- data
A data.frame (or coercible) object, or an object of class midas_pre
created from rMIDAS::convert()
- binary_columns
A vector of column names, containing binary variables. NOTE: if data
is a midas_pre
object, this argument will be overwritten.
- softmax_columns
A list of lists, each internal list corresponding to a single categorical variable and containing names of the one-hot encoded variable names. NOTE: if data
is a midas_pre
object, this argument will be overwritten.
- spikein
A numeric between 0 and 1; the proportion of observed values in the input dataset to be randomly removed.
- training_epochs
An integer, specifying the number of overimputation training epochs.
- report_ival
An integer, specifying the number of overimputation training epochs between calculations of loss. Shorter intervals provide a more granular view of model performance but slow down the overimputation process.
- plot_vars
Boolean, specifies whether to plot the distribution of original versus overimputed values. This takes the form of a density plot for continuous variables and a barplot for categorical variables (showing proportions of each class).
- skip_plot
Boolean, specifies whether to suppress the main graphical output. This may be desirable when users are conducting a series of overimputation exercises and are primarily interested in the console output. Note, when skip_plot = FALSE
, users must manually close the resulting pyplot window before the code will terminate.
- spike_seed, seed
An integer, to initialize the pseudo-random number generators. Separate seeds can be provided for the spiked-in missingness and imputation, otherwise spike_seed
is set to seed
(default = 123L).
- save_path
String, indicating path to directory to save overimputation figures. Users should include a trailing "/" at the end of the path i.e. save_path = "path/to/figures/".
- layer_structure
A vector of integers, The number of nodes in each layer of the network (default = c(256, 256, 256)

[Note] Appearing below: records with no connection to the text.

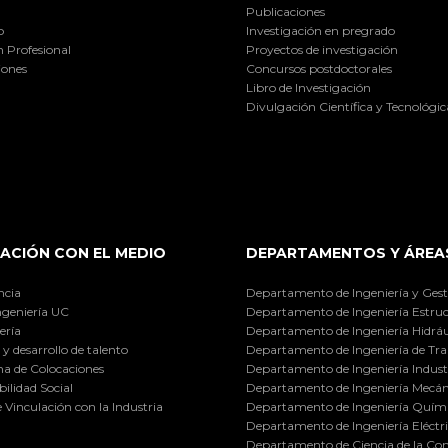
Publicaciones
o
Investigación en pregrado
 Profesional
Proyectos de investigación
iones
Concursos postdoctorales
Libro de Investigación
Divulgación Científica y Tecnológic
ACIÓN CON EL MEDIO
DEPARTAMENTOS Y ÁREA
ncia
Departamento de Ingeniería y Gest
ngeniería UC
Departamento de Ingeniería Estruc
ería
Departamento de Ingeniería Hidráu
y desarrollo de talento
Departamento de Ingeniería de Tra
a de Colocaciones
Departamento de Ingeniería Industr
ilidad Social
Departamento de Ingeniería Mecán
e Vinculación con la Industria
Departamento de Ingeniería Quími
Departamento de Ingeniería Eléctr
Departamento de Ciencia de la C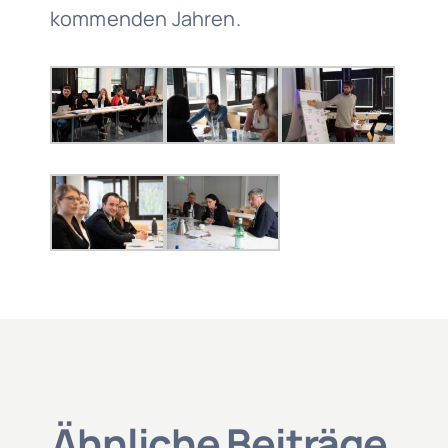
kommenden Jahren.
Ähnliche Beiträge
.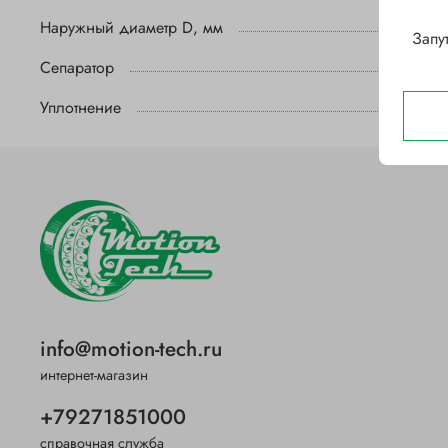
Наружный диаметр D, мм
Запу
Сепаратор
Уплотнение
info@motion-tech.ru
интернет-магазин
+79271851000
справочная служба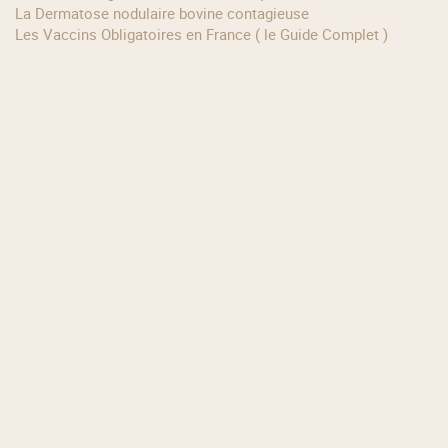
La Dermatose nodulaire bovine contagieuse
Les Vaccins Obligatoires en France ( le Guide Complet )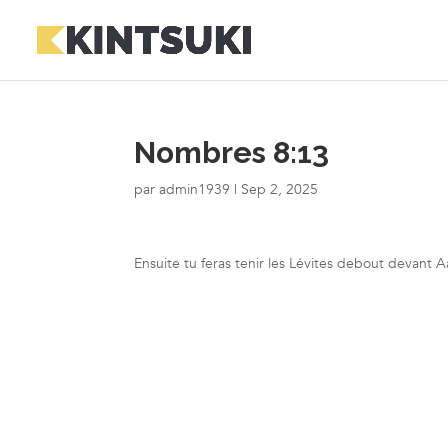
Nombres 8:13
par
admin1939
|
Sep 2, 2025
Ensuite tu feras tenir les Lévites debout devant Aa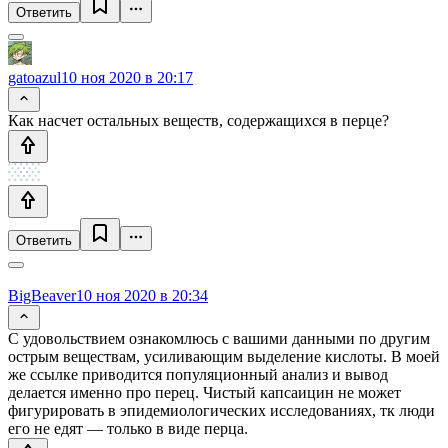
Ответить
gatoazul
10 ноя 2020 в 20:17
Как насчет остальных веществ, содержащихся в перце?
Ответить
BigBeaver
10 ноя 2020 в 20:34
С удовольствием ознакомлюсь с вашими данными по другим
острым веществам, усиливающим выделение кислоты. В моей
же ссылке приводится популяционный анализ и вывод
делается именно про перец. Чистый капсаицин не может
фигурировать в эпидемиологических исследованиях, тк люди
его не едят — только в виде перца.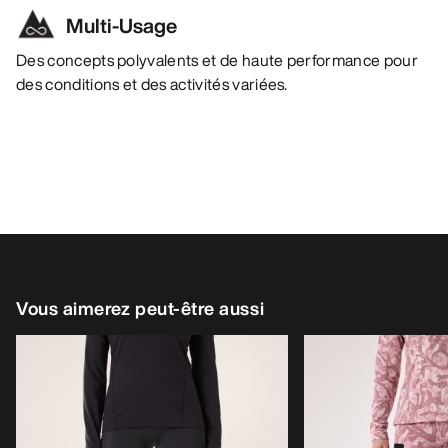
Multi-Usage
Des concepts polyvalents et de haute performance pour
des conditions et des activités variées.
Vous aimerez peut-être aussi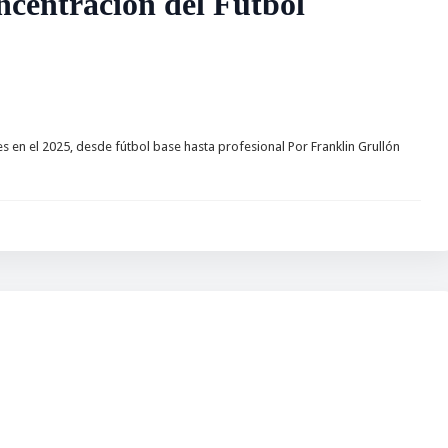
ntración del Fútbol
s en el 2025, desde fútbol base hasta profesional Por Franklin Grullón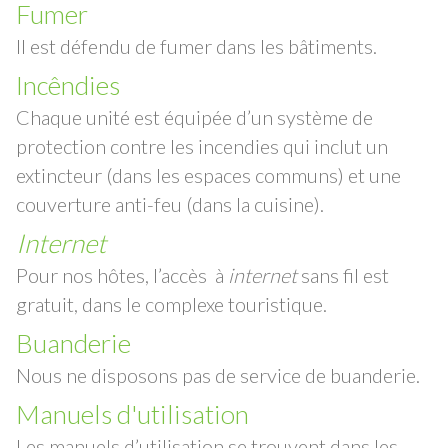
Fumer
Il est défendu de fumer dans les bâtiments.
Incêndies
Chaque unité est équipée d’un système de
protection contre les incendies qui inclut un
extincteur (dans les espaces communs) et une
couverture anti-feu (dans la cuisine).
Internet
Pour nos hôtes, l’accès à
internet
sans fil est
gratuit, dans le complexe touristique.
Buanderie
Nous ne disposons pas de service de buanderie.
Manuels d'utilisation
Les manuels d’utilisation se trouvent dans les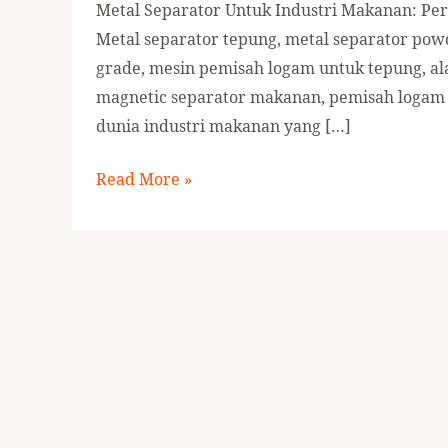
Metal Separator Untuk Industri Makanan: Peri
Metal separator tepung, metal separator pow
grade, mesin pemisah logam untuk tepung, al
magnetic separator makanan, pemisah logam 
dunia industri makanan yang […]
Read More »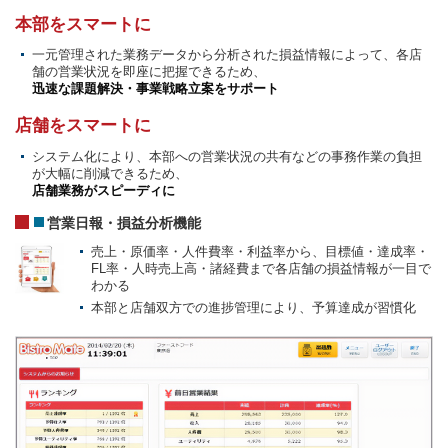
本部をスマートに
一元管理された業務データから分析された損益情報によって、各店
舗の営業状況を即座に把握できるため、
迅速な課題解決・事業戦略立案をサポート
店舗をスマートに
システム化により、本部への営業状況の共有などの事務作業の負担
が大幅に削減できるため、
店舗業務がスピーディに
営業日報・損益分析機能
売上・原価率・人件費率・利益率から、目標値・達成率・
FL率・人時売上高・諸経費まで各店舗の損益情報が一目で
わかる
本部と店舗双方での進捗管理により、予算達成が習慣化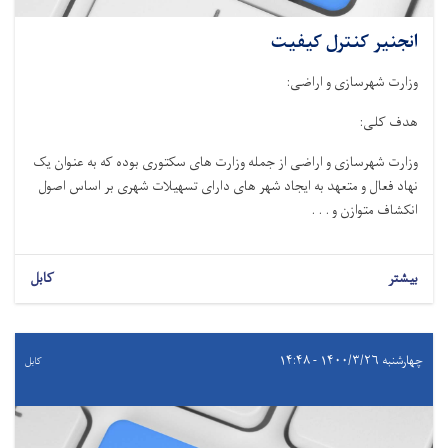
انجنیر کنترل کیفیت
وزارت شهرسازی و اراضی
:
هدف کلی
:
وزارت شهرسازی و اراضی از جمله وزارت های سکتوری بوده که به عنوان یک
نهاد فعال و متعهد به ایجاد شهر های دارای تسهیلات شهری بر اساس اصول
انکشاف متوازن و . . .
بیشتر
کابل
چهارشنبه ۱۴۰۰/۳/۲۶ - ۱۴:۴۸
کابل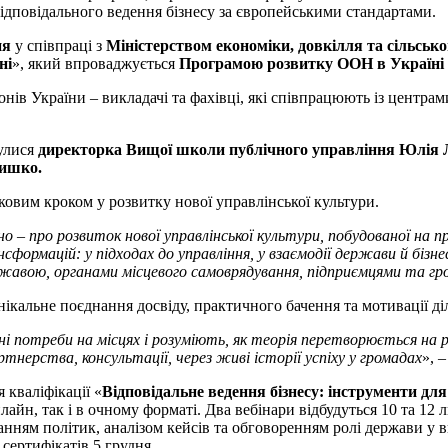
ідповідального ведення бізнесу за європейськими стандартами.
ня
у співпраці з
Міністерством економіки, довкілля та сільськ
ні
», який впроваджується
Програмою розвитку ООН в Україн
онів України – викладачі та фахівці, які співпрацюють із центра
нулися
директорка Вищої школи публічного управління Юлія
лишко.
ковим кроком у розвитку нової управлінської культури.
о – про розвиток нової управлінської культури, побудованої на 
сформацій: у підходах до управління, у взаємодії держави й бізнесу
ержавою, органами місцевого самоврядування, підприємцями та г
унікальне поєднання досвіду, практичного бачення та мотивації д
ні потреби на місцях і розуміють, як теорія перетворюється на 
тнерства, консультації, через живі історії успіху у громадах
», 
кваліфікації «
Відповідальне ведення бізнесу: інструменти дл
лайн, так і в очному форматі. Два вебінари відбудуться 10 та 12
ням політик, аналізом кейсів та обговоренням ролі держави у в
сертифікатів 5 грудня.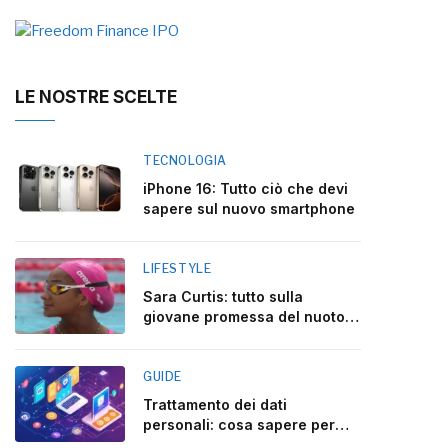
LE NOSTRE SCELTE
TECNOLOGIA
iPhone 16: Tutto ciò che devi
sapere sul nuovo smartphone
LIFESTYLE
Sara Curtis: tutto sulla
giovane promessa del nuoto
italiano
GUIDE
Trattamento dei dati
personali: cosa sapere per
rispettare la legge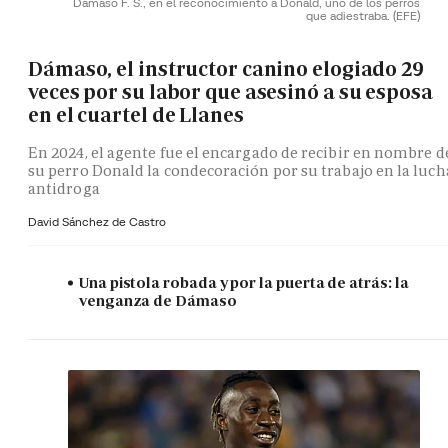
Dámaso F. S., en el reconocimiento a Donald, uno de los perros
que adiestraba.
(EFE)
Dámaso, el instructor canino elogiado 29
veces por su labor que asesinó a su esposa
en el cuartel de Llanes
En 2024, el agente fue el encargado de recibir en nombre d
su perro Donald la condecoración por su trabajo en la luch
antidroga
David Sánchez de Castro
Una pistola robada y por la puerta de atrás: la
venganza de Dámaso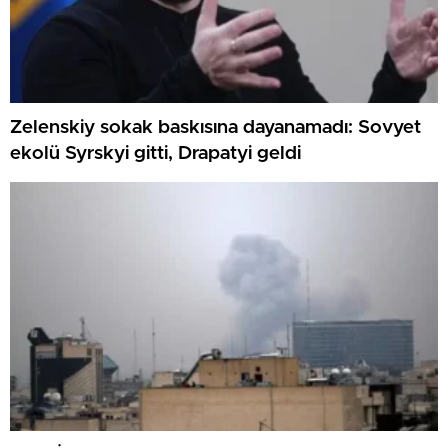
Zelenskiy sokak baskısına dayanamadı: Sovyet
ekolü Syrskyi gitti, Drapatyi geldi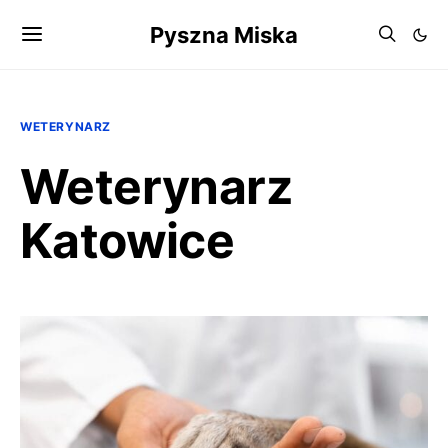
Pyszna Miska
WETERYNARZ
Weterynarz
Katowice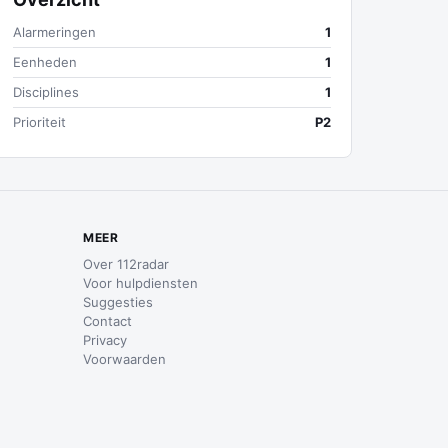
Alarmeringen
1
Eenheden
1
Disciplines
1
Prioriteit
P2
MEER
Over 112radar
Voor hulpdiensten
Suggesties
Contact
Privacy
Voorwaarden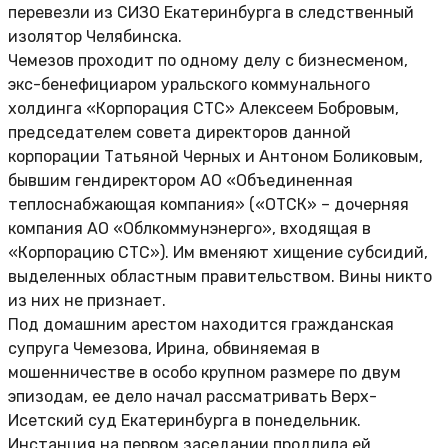
перевезли из СИЗО Екатеринбурга в следственный
изолятор Челябинска.
Чемезов проходит по одному делу с бизнесменом,
экс-бенефициаром уральского коммунального
холдинга «Корпорация СТС» Алексеем Бобровым,
председателем совета директоров данной
корпорации Татьяной Черных и Антоном Боликовым,
бывшим гендиректором АО «Объединенная
теплоснабжающая компания» («ОТСК» – дочерняя
компания АО «Облкоммунэнерго», входящая в
«Корпорацию СТС»). Им вменяют хищение субсидий,
выделенных областным правительством. Вины никто
из них не признает.
Под домашним арестом находится гражданская
супруга Чемезова, Ирина, обвиняемая в
мошенничестве в особо крупном размере по двум
эпизодам, ее дело начал рассматривать Верх-
Исетский суд Екатеринбурга в понедельник.
Инстанция на первом заседании продлила ей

, denoting a three-layer network with 256 nodes per layer). Larger networks can learn more complex data structures but require longer training and are more prone to overfitting.
- learn_rate
A number, the learning rate \(\gamma\) (default = 0.0001), which controls the size of the weight adjustment in each training epoch. In general, higher values reduce training time at the expense of less accurate results.
- input_drop
A number between 0 and 1. The probability of corruption for input columns in training mini-batches (default = 0.8). Higher values increase training time but reduce the risk of overfitting. In our experience, values between 0.7 and 0.95 deliver the best performance.
- train_batch
An integer, the number of observations in training mini-batches (default = 16).
- latent_space_size
An integer, the number of normal dimensions used to parameterize the latent space.
- cont_adj
A number, weights the importance of continuous variables in the loss function
- binary_adj
A number, weights the importance of binary variables in the loss function
- softmax_adj
A number, weights the importance of categorical variables in the loss function
- dropout_level
A number between 0 and 1, determines the number of nodes dropped to "thin" the network
- vae_layer
Boolean, specifies whether to include a variational autoencoder layer in the network
- vae_alpha
A number, the strength of the prior imposed on the Kullback-Leibler divergence term in the variational autoencoder loss functions.
- vae_sample_var
A number, the sampling variance of the normal distributions used to parameterize the latent space.